Trump presidency may mean 30-yr bond rally about to end
The main reason for that was Donald Trump winning the US presidential election, as speculators expect him to cut taxes and invest $1 trillion in infrastructure projects.
According to Bloomberg, after Trump’s victory, investors dumped $10.7 billion of American bonds, while domestic stocks rose to record highs. This is the biggest flee from the American bond market since the 'taper tantrum' in 2013.
Globally, equity markets’ capitalization rose $635 billion.
However, UK investors are not that bearish about bonds, raising bond allocations near 30 percent of balanced global portfolios in November. According to Reuters, the share of American bonds in their debt portfolios was at a three-month high.
"The United States is likely to err on the side of caution in terms of increasing rates," Justin Onuekwusi, a fund manager at Legal & General Investment Management told the agency.
The investor said Europe is not that pessimistic about bonds.
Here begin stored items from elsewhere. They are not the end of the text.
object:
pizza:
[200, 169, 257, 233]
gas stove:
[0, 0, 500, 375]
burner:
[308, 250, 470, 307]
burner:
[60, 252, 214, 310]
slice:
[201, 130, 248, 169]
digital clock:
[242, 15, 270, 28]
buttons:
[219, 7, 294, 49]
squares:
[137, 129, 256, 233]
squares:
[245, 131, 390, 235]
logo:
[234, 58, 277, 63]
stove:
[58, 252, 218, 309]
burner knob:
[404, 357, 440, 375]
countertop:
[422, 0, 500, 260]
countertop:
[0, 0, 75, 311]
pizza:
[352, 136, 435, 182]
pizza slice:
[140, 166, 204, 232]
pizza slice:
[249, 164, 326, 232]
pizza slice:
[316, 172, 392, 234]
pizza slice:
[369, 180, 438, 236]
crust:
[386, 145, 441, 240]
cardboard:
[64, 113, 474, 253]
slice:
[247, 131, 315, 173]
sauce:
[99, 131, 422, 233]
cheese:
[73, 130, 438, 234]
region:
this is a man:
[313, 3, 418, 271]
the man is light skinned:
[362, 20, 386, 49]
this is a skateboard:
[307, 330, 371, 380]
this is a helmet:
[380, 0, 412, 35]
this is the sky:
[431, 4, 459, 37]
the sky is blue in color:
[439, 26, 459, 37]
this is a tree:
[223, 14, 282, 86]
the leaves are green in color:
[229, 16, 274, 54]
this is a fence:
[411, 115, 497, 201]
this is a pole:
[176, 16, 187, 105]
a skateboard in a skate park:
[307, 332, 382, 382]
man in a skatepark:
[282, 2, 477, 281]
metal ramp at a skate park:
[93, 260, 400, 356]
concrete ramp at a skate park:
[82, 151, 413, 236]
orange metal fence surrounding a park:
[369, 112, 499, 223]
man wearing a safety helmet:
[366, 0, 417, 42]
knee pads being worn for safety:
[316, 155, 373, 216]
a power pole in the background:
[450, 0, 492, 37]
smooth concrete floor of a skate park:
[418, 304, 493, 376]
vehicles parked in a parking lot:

"We still ultimately think rates are likely to remain lower for longer. We have the ECB, BoJ, and the BoE all buying bonds, central bank balance sheets are at unprecedented highs as a percentage of GDP since the financial crisis," he added.
"It is prudent to remember (government bonds) have delivered excellent returns over the last one, three and five-year periods through conditions similar to today – a surprise to many. It is more than possible that they will continue to surprise," said Mouhammed Choukeir, chief investment officer of Kleinwort Hambros.
In August, RIT Capital Partners Chairman Jacob Rothschild said low interest rates, negative yields on government debt and quantitative easing are part of the biggest economic experiment in world history, and the consequences are yet to be found out.
Janus Capital has noted that global yields are the lowest in 500 years, and the total amount of such bonds is $10 trillion. The leading investor in the fund Bill Gross called it a “supernova that will explode one day.”